What you are asked to do:
Each line from the one containing "At the beginning" to the end of the records below should be restated word for word; please leave out all other lines.
◇ ◇ ◇ ◇ ◇
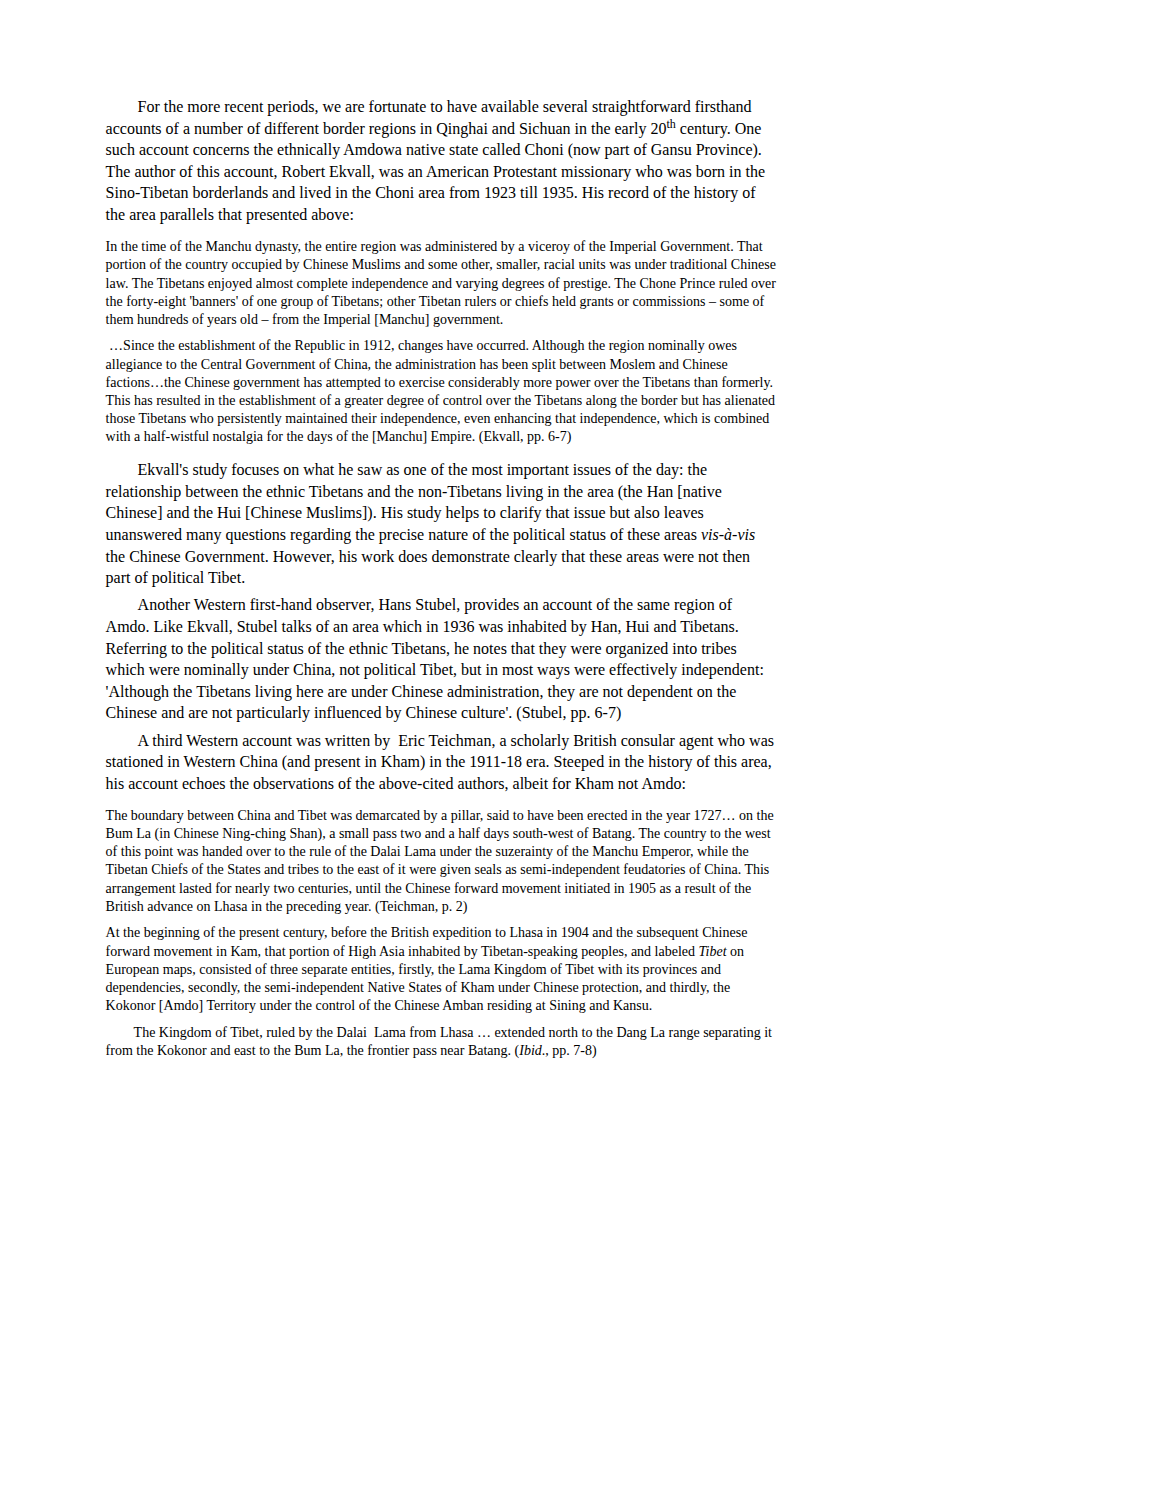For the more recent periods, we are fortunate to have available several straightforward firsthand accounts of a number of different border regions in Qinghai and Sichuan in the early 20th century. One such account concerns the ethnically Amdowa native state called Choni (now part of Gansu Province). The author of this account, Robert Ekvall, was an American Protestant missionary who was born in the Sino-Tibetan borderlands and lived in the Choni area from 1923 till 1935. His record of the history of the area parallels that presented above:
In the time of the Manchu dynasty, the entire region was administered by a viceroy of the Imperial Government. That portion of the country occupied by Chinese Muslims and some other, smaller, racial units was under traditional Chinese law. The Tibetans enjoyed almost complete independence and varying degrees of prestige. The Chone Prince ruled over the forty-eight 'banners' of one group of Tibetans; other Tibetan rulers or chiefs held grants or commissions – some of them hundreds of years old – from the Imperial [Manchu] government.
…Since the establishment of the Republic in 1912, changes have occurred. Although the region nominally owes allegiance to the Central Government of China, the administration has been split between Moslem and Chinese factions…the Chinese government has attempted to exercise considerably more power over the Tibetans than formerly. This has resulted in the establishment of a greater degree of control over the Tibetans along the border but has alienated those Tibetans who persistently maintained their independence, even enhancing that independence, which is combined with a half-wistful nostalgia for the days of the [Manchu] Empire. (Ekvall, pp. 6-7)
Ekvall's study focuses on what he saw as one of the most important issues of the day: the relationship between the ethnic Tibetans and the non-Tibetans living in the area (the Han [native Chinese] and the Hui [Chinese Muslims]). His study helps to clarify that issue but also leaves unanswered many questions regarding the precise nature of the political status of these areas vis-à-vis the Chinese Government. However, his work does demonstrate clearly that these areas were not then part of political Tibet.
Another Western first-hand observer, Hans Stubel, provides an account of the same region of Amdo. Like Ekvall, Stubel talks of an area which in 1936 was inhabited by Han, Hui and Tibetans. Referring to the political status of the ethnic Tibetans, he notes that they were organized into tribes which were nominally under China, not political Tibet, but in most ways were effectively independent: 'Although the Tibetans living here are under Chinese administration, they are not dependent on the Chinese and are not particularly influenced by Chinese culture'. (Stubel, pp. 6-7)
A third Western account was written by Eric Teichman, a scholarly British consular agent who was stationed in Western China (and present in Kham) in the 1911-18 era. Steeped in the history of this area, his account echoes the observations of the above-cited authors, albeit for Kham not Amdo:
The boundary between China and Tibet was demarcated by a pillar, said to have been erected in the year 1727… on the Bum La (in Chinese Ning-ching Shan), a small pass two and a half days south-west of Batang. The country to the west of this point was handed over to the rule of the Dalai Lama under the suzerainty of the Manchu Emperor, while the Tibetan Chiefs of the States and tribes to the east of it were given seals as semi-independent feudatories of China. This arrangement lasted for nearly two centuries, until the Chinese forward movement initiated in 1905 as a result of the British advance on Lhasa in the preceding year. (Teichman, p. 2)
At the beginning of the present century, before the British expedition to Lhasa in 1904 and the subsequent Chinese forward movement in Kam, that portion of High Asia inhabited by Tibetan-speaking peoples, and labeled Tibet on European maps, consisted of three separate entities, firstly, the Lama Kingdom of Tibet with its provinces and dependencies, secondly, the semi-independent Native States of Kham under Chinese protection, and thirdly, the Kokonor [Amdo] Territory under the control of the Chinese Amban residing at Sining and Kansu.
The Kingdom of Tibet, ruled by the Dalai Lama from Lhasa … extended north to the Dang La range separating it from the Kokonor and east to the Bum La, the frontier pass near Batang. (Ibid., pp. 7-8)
◇ ◇ ◇ ◇ ◇
Result for this task:
At the beginning of the present century, before the British expedition to Lhasa in 1904 and the subsequent Chinese forward movement in Kam, that portion of High Asia inhabited by Tibetan-speaking peoples, and labeled Tibet on European maps, consisted of three separate entities, firstly, the Lama Kingdom of Tibet with its provinces and dependencies, secondly, the semi-independent Native States of Kham under Chinese protection, and thirdly, the Kokonor [Amdo] Territory under the control of the Chinese Amban residing at Sining and Kansu.
The Kingdom of Tibet, ruled by the Dalai Lama from Lhasa … extended north to the Dang La range separating it from the Kokonor and east to the Bum La, the frontier pass near Batang. (Ibid., pp. 7-8)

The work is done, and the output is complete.